Anakin · August 16, 2020, 1:12am

PianoBlack:

…ld execute each time? Based on what? That doesn’t make sense (how would you play a game where different things could happen given the same input?), and it doesn’t match my own development experience at all. If I press “shoot” on a controller, the same polling for a button press takes place, the same “shoot_weapon()” function gets invoked after the button press is detected, and the same code path gets executed every time. It’s not like there’s some RNG going on to determine what code gets executed (unless I put it there). Here’s what Cerny said in the GDC talk: “So, rather than look at the actual temperature of the silicon die, we look at the activities that the GPU and CPU are performing and set the frequencies on that basis, which makes everything deterministic and repeatable.”

PianoBlack:

…ld execute each time?
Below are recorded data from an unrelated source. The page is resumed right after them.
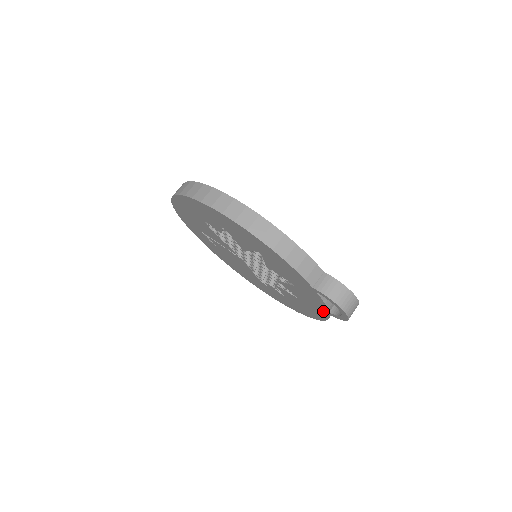
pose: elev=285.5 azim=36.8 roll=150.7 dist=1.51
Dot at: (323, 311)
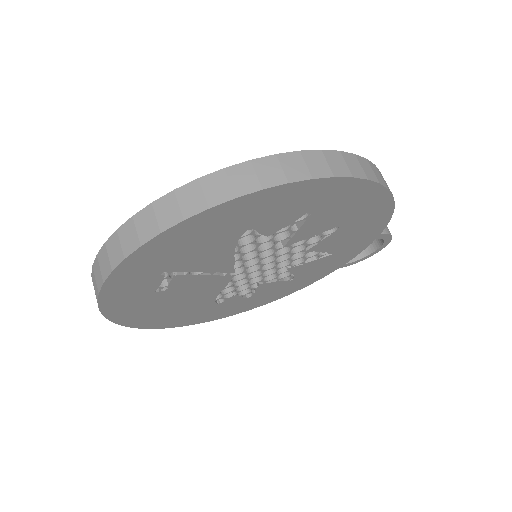
Dot at: (330, 270)
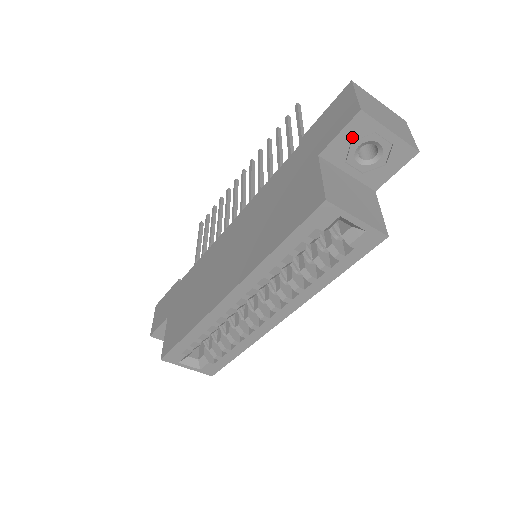
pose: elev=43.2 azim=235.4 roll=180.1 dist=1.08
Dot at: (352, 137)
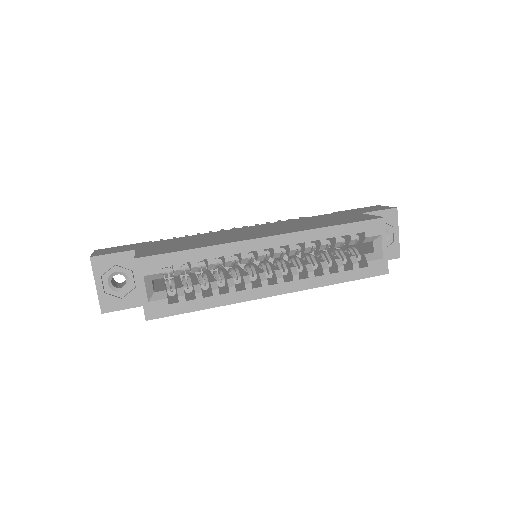
Dot at: occluded
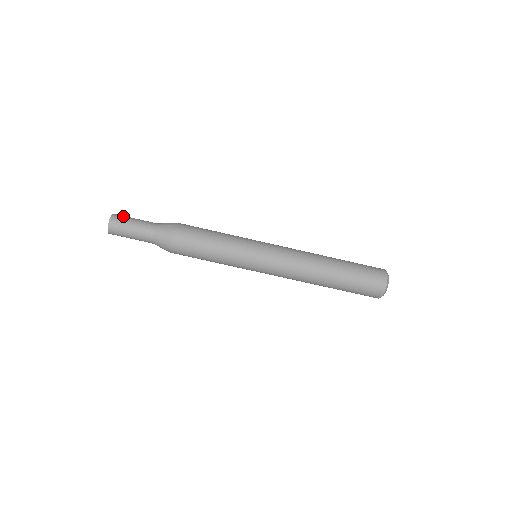
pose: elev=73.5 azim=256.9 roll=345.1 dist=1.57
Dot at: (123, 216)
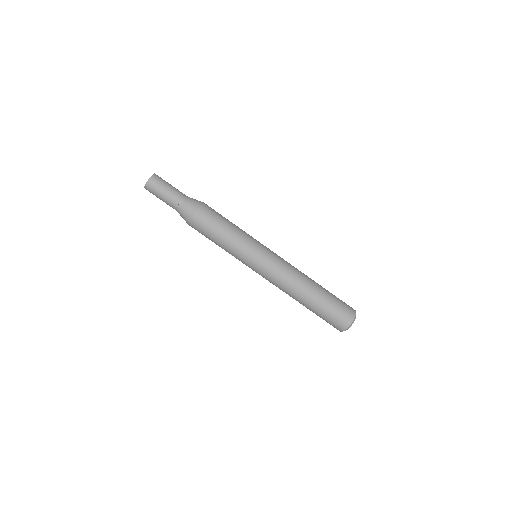
Dot at: (161, 179)
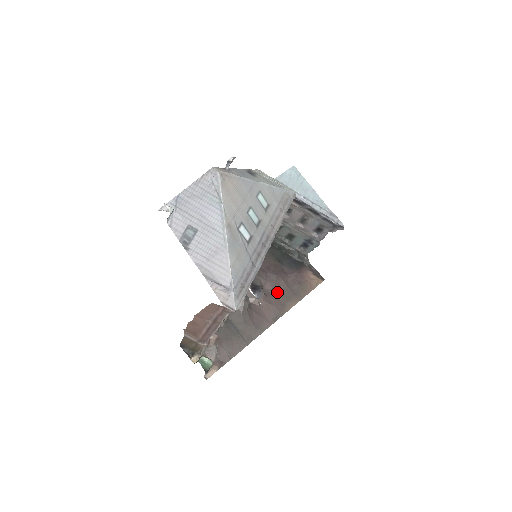
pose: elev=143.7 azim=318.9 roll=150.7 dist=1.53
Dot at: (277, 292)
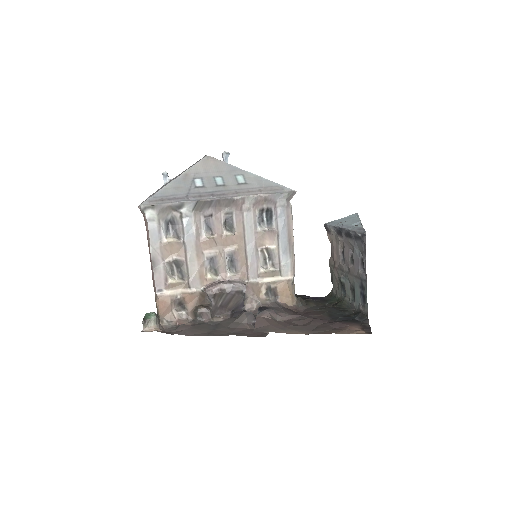
Dot at: (291, 323)
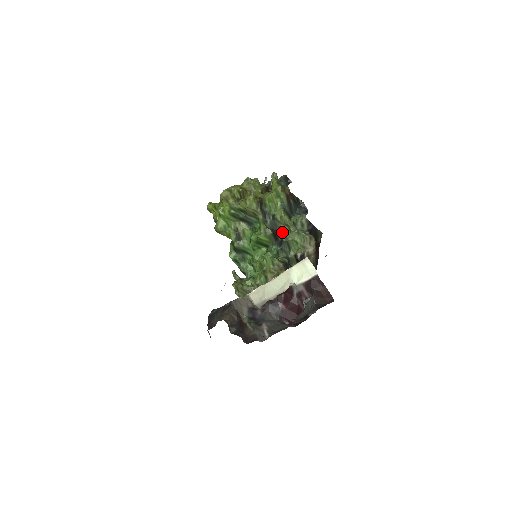
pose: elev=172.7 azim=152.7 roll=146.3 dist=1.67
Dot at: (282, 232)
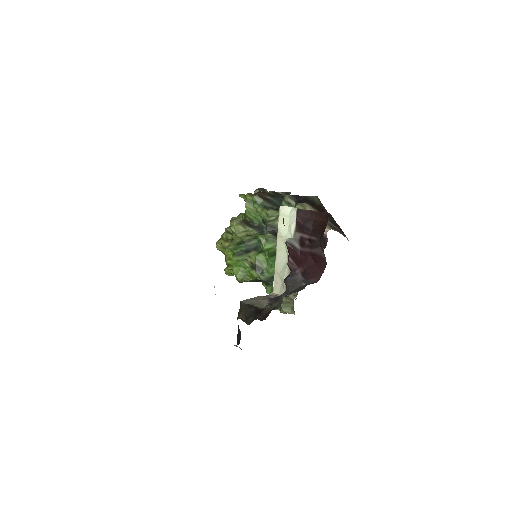
Dot at: occluded
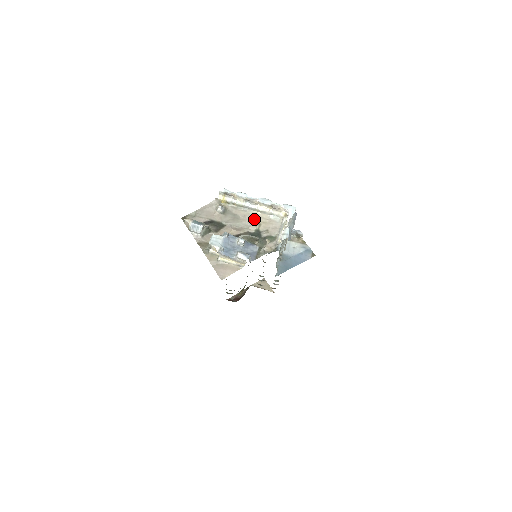
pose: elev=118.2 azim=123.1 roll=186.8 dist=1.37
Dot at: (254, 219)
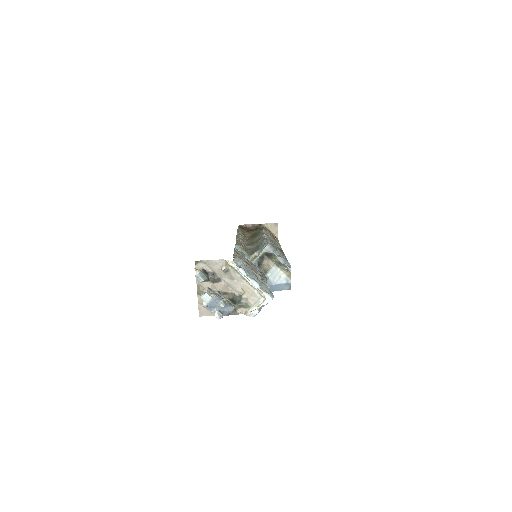
Dot at: (243, 287)
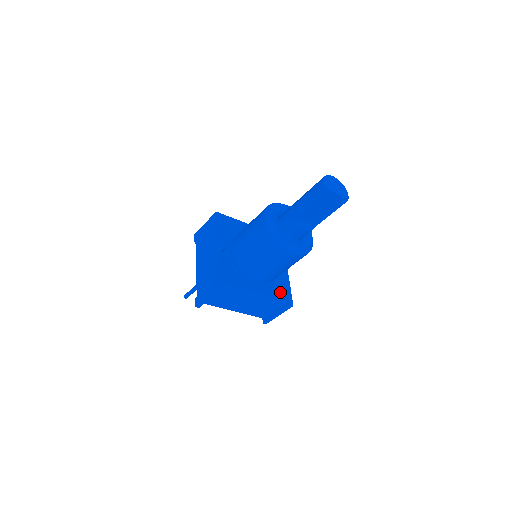
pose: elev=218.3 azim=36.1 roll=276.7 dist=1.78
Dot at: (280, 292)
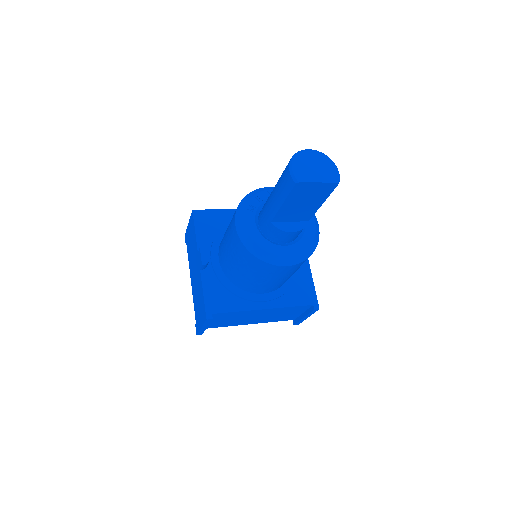
Dot at: (298, 296)
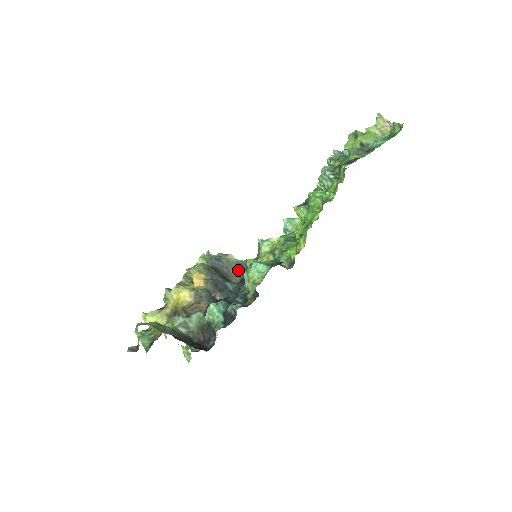
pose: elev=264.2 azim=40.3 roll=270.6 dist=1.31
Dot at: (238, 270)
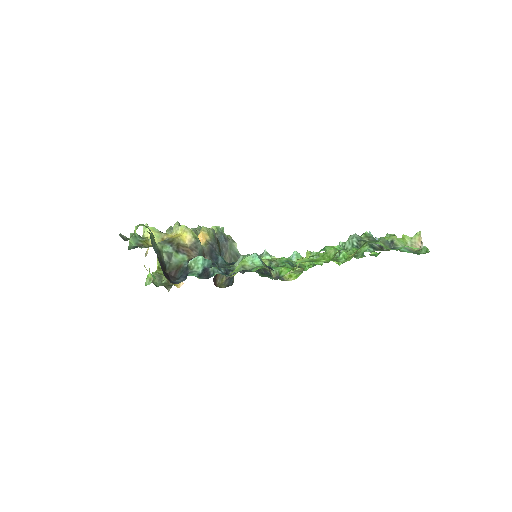
Dot at: (232, 258)
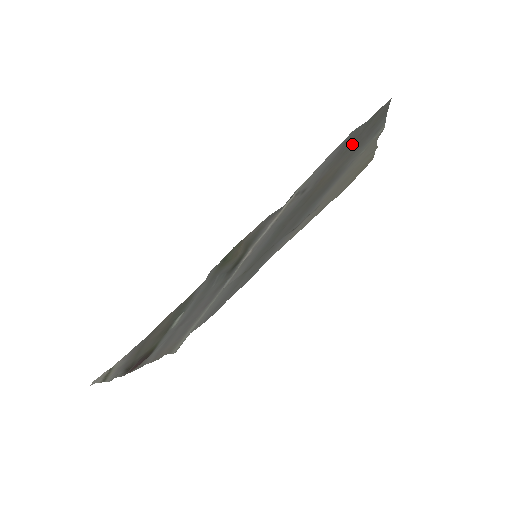
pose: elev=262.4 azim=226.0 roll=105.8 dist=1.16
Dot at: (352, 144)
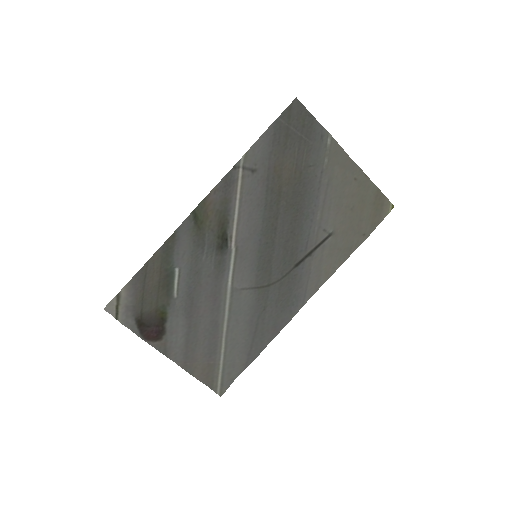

Based on what? That doesn’t make sense (how would you play a game where different things could happen given the same input?), and it doesn’t match my own development experience at all. If I press “shoot” on a controller, the same polling for a button press takes place, the same “shoot_weapon()” function gets invoked after the button press is detected, and the same code path gets executed every time. It’s not like there’s some RNG going on to determine what code gets executed (unless I put it there). Here’s what Cerny said in the GDC talk: “So, rather than look at the actual temperature of the silicon die, we look at the activities that the GPU and CPU are performing and set the frequencies on that basis, which makes everything deterministic and repeatable.”

This is CompSci 101. Programming languages commonly used for game programming are imperative, meaning they rely on side effects. When you call “shoot()”, there’s no way to guarantee what is going to happen, because the internal state of the object can be anything, thus the result will differ each time based on such state.

There’s no way to determine beforehand what the result and state will be, thus it is not deterministic.

This is opposed to mathematics for example, or functional programming, where functions always return the same result for the same inputs because there’s no state to worry about (in functional programming objects are immutable).

The whole talk about being deterministic makes no sense. Either Cerny oversimplified a concept for laymen to understand and left a big chunk of the explanation out, or it’s just talk.